Tool 5: Screenshots With a Naming Rule
Screenshots beat memory. Every time. I take shots of things that can change or get “edited” later:
● Withdrawal limits
● Fee lines in the cashier
● KYC requirements page
● Support answers (chat window or email)
Then I name files like this:
● Brand_Date_WhatItIs
● Example: LuckyHarp_2026-01-11_WithdrawalLimits.png
Later, when I write a review or re-check a site, I don’t guess. I open the screenshot and confirm what I saw.
Tool 6: A Repeat Test Script
This is how I keep tests fair. Same steps for every new place.
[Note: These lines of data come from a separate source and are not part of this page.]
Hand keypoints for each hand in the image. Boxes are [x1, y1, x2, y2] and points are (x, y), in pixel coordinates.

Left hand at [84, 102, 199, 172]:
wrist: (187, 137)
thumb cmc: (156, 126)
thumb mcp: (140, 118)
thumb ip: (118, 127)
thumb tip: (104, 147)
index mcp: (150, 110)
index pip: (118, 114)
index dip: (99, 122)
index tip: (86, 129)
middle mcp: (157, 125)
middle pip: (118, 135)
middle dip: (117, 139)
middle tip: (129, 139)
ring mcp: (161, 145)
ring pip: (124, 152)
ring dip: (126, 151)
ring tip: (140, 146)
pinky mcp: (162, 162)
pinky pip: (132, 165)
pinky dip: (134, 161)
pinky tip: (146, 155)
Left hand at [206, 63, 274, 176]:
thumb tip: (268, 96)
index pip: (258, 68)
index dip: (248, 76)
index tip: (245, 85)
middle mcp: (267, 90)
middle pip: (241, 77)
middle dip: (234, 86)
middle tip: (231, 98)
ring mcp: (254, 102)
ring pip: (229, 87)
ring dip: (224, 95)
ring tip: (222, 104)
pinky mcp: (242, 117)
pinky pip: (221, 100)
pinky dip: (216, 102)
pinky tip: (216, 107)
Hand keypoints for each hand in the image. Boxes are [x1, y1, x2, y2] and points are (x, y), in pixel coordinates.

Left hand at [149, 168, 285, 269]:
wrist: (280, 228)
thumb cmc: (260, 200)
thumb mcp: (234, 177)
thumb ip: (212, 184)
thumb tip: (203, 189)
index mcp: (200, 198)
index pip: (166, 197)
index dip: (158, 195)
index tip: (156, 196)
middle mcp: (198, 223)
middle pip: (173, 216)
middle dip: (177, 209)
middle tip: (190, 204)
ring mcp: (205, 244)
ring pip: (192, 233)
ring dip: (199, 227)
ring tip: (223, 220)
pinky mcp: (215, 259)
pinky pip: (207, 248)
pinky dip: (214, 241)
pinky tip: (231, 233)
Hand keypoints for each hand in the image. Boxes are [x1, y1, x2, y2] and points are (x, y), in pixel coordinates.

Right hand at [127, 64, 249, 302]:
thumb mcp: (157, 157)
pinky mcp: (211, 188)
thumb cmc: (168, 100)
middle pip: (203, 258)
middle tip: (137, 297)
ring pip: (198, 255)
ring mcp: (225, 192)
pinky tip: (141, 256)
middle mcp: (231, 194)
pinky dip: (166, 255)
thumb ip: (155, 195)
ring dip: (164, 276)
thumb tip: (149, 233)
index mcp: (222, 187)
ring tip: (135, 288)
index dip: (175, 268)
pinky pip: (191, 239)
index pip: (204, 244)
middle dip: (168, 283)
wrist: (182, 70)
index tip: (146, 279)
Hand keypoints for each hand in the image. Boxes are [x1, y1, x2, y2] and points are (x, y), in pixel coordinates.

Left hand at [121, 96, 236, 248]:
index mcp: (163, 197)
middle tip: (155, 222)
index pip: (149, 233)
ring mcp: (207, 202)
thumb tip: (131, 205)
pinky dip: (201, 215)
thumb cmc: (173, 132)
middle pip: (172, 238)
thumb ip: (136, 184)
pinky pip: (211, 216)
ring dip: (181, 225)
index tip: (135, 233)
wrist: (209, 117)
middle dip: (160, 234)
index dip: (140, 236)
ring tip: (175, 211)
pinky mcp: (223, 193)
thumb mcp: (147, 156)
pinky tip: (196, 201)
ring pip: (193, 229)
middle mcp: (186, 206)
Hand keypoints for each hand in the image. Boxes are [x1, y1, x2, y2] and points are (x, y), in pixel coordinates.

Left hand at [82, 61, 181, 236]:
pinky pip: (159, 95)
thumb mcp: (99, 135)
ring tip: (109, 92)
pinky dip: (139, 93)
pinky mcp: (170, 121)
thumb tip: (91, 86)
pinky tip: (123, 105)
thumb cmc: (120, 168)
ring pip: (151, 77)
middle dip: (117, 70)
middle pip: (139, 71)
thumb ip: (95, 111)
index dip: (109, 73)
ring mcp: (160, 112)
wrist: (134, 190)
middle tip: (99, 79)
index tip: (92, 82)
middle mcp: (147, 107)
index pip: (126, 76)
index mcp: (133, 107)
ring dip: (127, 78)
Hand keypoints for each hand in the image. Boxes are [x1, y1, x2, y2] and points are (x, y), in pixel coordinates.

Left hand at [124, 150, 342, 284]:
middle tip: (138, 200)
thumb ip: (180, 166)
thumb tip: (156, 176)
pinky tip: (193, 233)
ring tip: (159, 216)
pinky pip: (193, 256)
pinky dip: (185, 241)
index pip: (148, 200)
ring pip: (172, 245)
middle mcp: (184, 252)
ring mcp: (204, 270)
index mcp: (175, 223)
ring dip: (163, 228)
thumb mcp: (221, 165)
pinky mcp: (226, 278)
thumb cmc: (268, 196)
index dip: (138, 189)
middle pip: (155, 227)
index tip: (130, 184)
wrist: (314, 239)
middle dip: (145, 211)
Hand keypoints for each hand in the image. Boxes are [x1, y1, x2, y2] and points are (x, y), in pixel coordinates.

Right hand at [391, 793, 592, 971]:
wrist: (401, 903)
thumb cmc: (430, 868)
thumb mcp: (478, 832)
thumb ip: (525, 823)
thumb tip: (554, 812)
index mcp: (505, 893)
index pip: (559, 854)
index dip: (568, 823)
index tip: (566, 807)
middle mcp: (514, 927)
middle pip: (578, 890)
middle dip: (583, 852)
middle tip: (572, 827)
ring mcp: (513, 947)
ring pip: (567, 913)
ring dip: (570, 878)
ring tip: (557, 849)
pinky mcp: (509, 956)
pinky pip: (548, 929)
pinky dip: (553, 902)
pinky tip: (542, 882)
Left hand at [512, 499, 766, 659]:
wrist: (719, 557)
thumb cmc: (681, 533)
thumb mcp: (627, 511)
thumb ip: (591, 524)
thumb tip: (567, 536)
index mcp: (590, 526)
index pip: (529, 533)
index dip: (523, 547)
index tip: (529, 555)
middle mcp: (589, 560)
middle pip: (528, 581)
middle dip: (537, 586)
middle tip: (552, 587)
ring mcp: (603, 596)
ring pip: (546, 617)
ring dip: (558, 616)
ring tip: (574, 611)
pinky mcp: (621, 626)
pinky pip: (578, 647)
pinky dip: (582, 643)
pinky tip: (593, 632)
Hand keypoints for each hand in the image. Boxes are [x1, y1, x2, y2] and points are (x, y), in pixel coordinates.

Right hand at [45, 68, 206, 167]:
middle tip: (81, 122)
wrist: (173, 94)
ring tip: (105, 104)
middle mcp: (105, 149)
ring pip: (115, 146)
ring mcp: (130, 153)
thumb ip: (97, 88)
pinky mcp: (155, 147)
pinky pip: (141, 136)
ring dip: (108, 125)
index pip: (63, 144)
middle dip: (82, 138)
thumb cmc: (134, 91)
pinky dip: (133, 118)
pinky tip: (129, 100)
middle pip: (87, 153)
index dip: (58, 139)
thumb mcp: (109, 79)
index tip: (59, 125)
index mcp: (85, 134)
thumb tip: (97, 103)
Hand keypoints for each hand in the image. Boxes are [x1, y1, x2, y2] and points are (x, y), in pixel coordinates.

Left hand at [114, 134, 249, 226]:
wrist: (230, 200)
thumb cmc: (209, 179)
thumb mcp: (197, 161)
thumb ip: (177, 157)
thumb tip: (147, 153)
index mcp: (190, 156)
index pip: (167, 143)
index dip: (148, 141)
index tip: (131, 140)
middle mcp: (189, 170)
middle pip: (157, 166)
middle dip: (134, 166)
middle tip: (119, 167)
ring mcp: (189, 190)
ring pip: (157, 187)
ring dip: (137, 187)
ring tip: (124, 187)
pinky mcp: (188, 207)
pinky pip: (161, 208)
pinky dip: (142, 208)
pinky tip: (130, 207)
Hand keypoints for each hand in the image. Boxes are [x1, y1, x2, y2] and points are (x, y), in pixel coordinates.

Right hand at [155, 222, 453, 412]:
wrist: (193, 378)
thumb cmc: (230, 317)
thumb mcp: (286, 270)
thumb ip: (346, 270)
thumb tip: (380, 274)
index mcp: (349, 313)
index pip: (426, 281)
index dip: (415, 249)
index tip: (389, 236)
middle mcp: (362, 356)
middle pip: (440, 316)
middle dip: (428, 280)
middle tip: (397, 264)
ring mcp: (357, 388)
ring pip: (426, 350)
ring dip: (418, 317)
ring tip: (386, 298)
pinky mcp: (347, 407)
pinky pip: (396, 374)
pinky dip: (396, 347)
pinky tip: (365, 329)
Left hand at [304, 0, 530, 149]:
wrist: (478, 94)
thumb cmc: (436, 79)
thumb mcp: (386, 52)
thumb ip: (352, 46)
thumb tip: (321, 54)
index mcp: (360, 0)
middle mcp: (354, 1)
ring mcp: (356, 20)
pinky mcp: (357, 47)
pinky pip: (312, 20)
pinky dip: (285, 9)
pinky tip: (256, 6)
No special treatment. Here’s my basic script:
1. Create an account (I note how many steps and how long it takes)
2. Open the cashier (I check my method and the min deposit)
3. Find 2–3 games I know (same makers, same style each time)
4. Ask support one real question (not “hi,” a real limit or KYC question)
5. Read the withdrawal page and look for limits, fees, and waiting rules
6. Write a 3-line summary: one good, one bad, one “watch this”
Tool 7: A Password Manager + Email Aliases
If you test a lot of casinos, logins get messy fast. I don’t reuse passwords, and I don’t trust my brain to track them.
My setup includes a password manager for unique logins and one email alias per brand. I also add a note inside the entry for the support chat link, my user ID, and ticket numbers.
Tool 8: A Reminder System for Follow-Ups
A shortlist dies when you forget to follow up. So I set reminders for anything that matters:
● Pending withdrawal status check
● KYC follow-up if the docs sit too long
● Support reply deadline (“If no answer by tomorrow, drop it”)
● Re-check dates for sites I like but don’t fully trust yet
How I Cut a Long List Down to 3 Final Picks
When my sheet gets crowded, I pick three “roles,” not three random winners:
1) Main Pick: the one that fits my normal play style
2) Testing Pick: the place I use to try new games or new makers
3) Backup Pick: solid basics, good payments, no drama
And yes, I keep a Dropped log. That way, I don’t “re-discover” the same bad option three months later.
Conclusion: A Shortlist That Stays Clean
My big lesson: the best shortlist is not the biggest one. It’s the one you can trust a month later. Start with the scorecard and the sheet, then add screenshots and reminders as you go. After that, picking the right casino stops being guesswork and starts feeling simple.